Ahora bien, una columna vertebral para pensar país debería situarse en nutrir de manera regular y planeada el pensamiento crítico y creativo. Por medio de preguntas, problemas, estudios de caso, hipótesis, lecturas y escrituras amenas y asiduas, de debates y mesas redondas, sería más que oportuno enseñar el pensamiento crítico en sus macrohabilidades: informarse, analizar, evaluar y proponer con argumentos. Pensar con rigor aquello importante de la vida personal y colectiva, no tragar entero; tomar distancia de las modas y las tendencias masivas, de lo obvio o de eso dado como lo correcto y someterlo al escrutinio de la reflexión pausada y metódica para entrever y develar sesgos, intenciones, sofismas. A la par de ello, enseñar el rigor, terquedad y persistencia propias del pensamiento creativo (tan disímil de la espontaneidad). Pensar en perspectiva y relación, de forma analógica, tal como lo hace el poeta, así como se cultiva y expresa la gran poesía y se da en los mayores desarrollos de la civilización.
Pensando con capacidad crítica se llega al fondo de los discursos; rumiando con animosidad creativa, se hallan nuevas rutas.

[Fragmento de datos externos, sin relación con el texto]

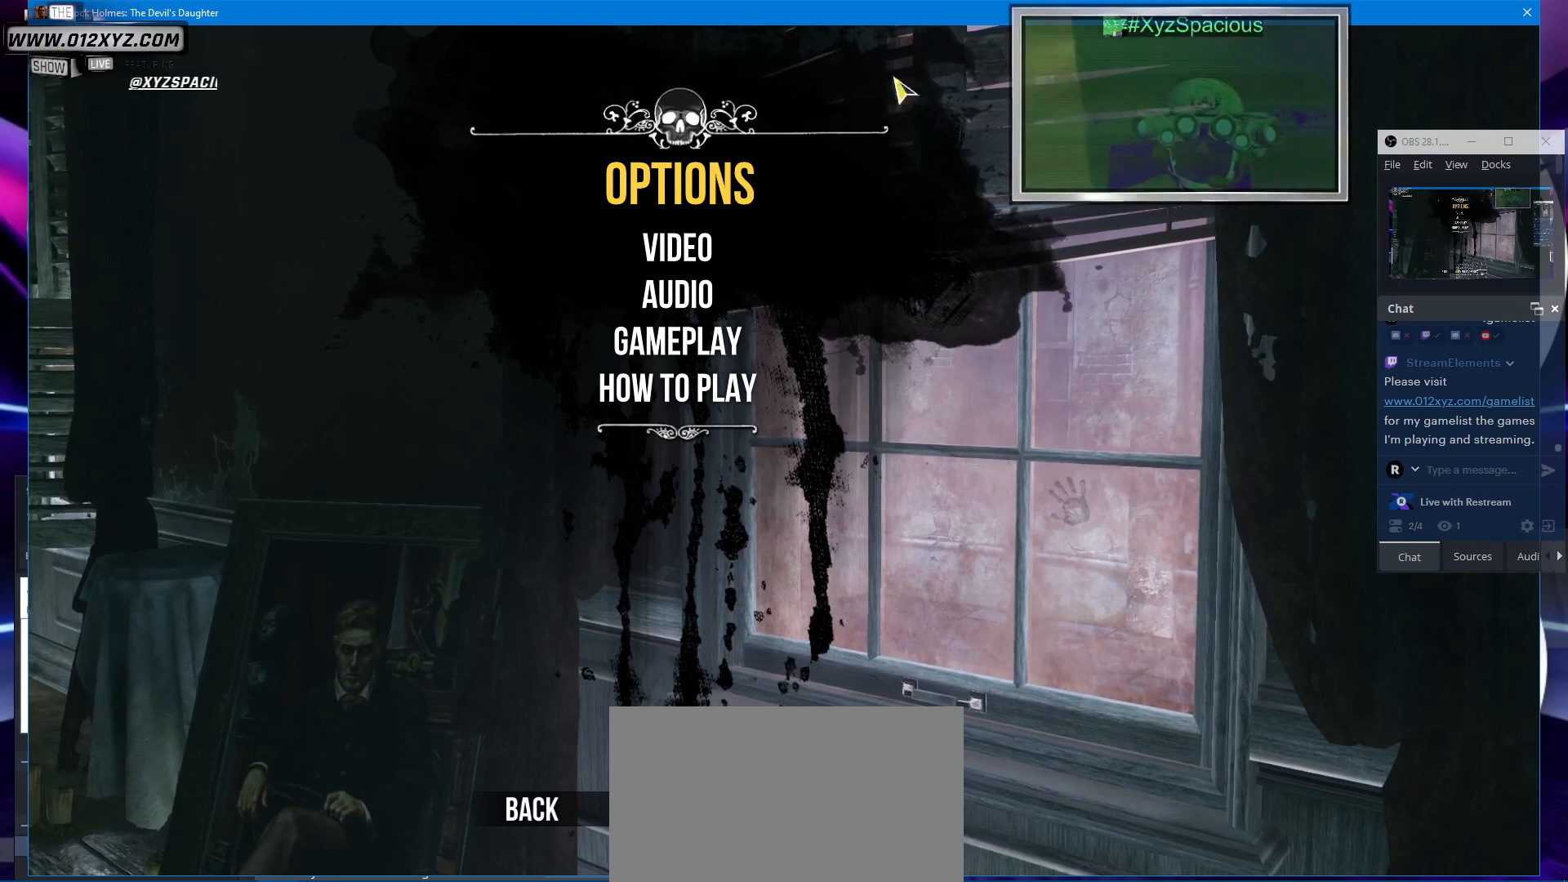
{"keys": ["shift"], "mouse": [], "events": []}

Cerremos. No podríamos hablar de país desde nuestra educación sin hacer un trabajo consciente, intencionado, habitual, integral e integrador de todas las voces, métodos y tendencias para dialogar y proponer un proyecto nacional. No como una actividad circunstancial sino en tanto propósito central y explícito. Darnos a la tarea de hacer una convocatoria para pensar país, con niños, jóvenes, maestros, directivos y líderes comunitarios bajo la óptica de los procesos formativos. Muy seguramente de ello derivarán ideas generosas y propuestas significativas y viables. Posiblemente en medio de la mayor oscuridad se pueda atisbar una estrella que nos guíe. Algo así es o debería ser la educación en Colombia. ¿Será mucho pedir?